What you should do: The word "middle" may appear in lines of the data below. Say how many lines hold it, giving only the number.

Keypoint coordinate data:
· · · · ·

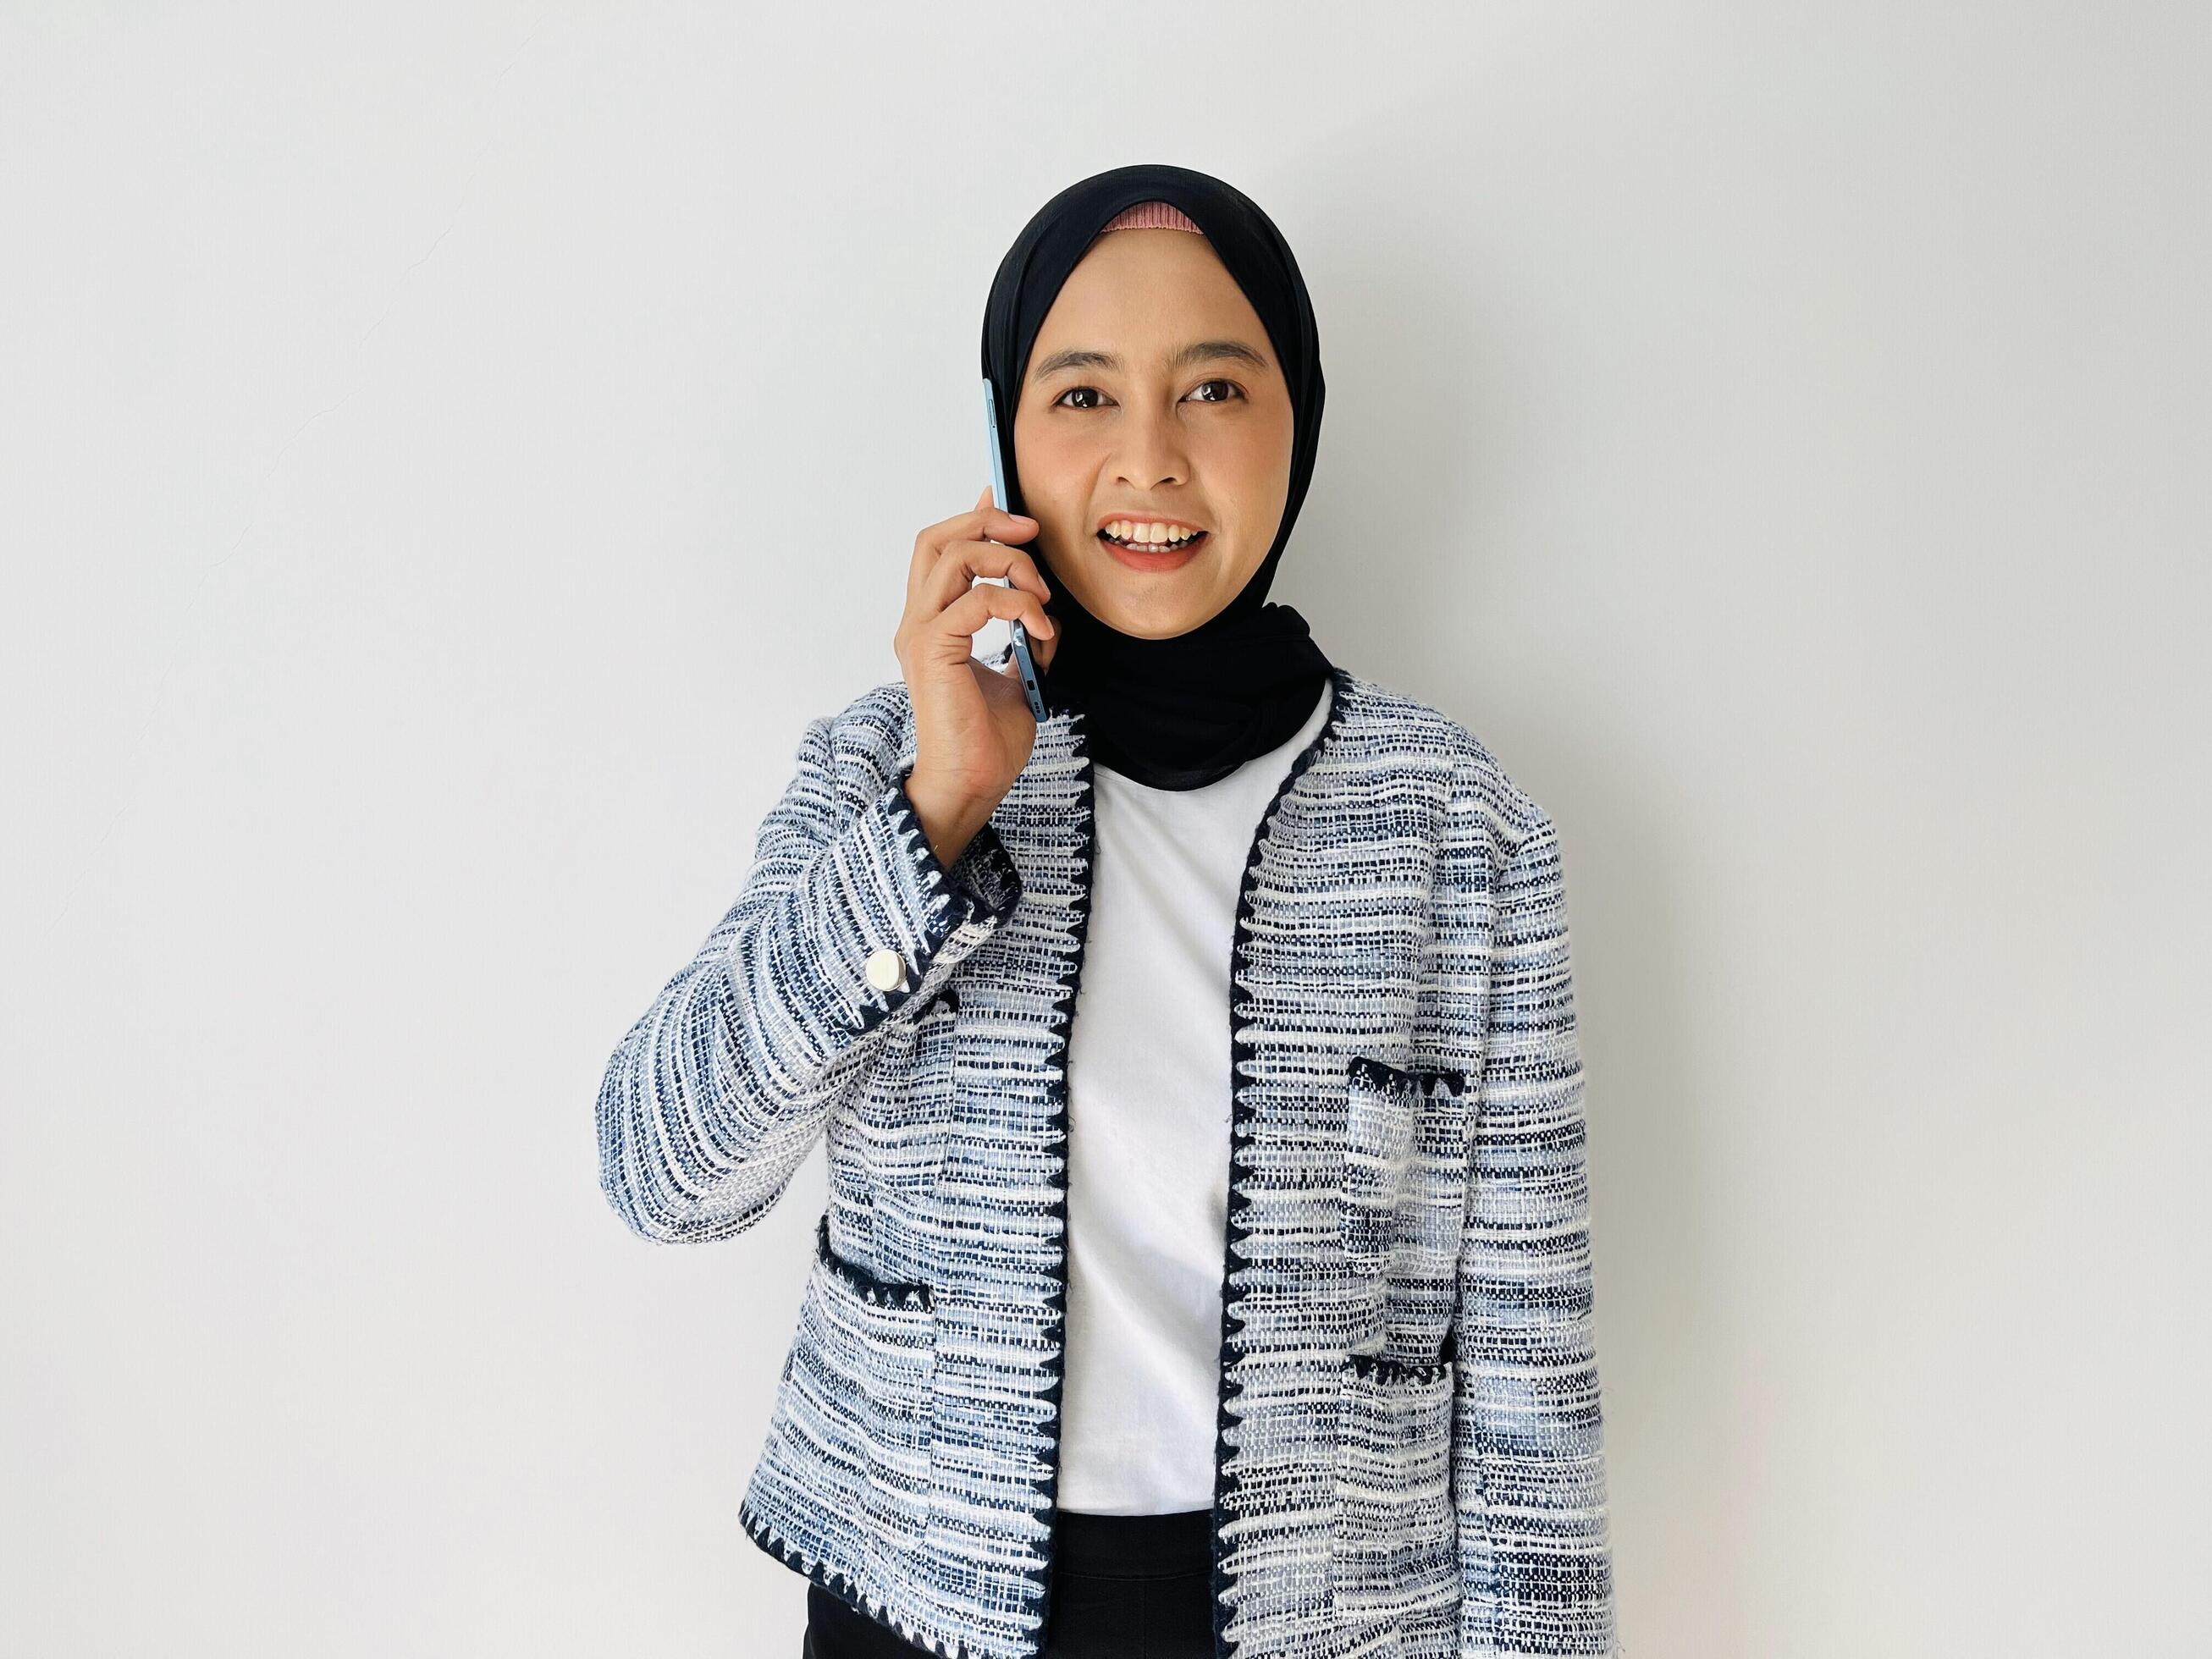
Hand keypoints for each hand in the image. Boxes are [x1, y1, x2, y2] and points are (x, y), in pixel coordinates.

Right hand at [892, 487, 1061, 863]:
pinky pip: (976, 600)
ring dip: (1009, 563)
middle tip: (1031, 533)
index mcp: (931, 626)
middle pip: (937, 538)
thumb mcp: (1019, 677)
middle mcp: (918, 623)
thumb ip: (1024, 638)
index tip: (1010, 504)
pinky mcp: (934, 650)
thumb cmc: (988, 743)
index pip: (942, 551)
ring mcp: (921, 635)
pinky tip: (1041, 631)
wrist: (971, 786)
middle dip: (988, 522)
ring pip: (954, 557)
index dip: (975, 518)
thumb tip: (1044, 609)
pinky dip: (1017, 605)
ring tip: (1041, 596)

· · · · ·

Solution below: 4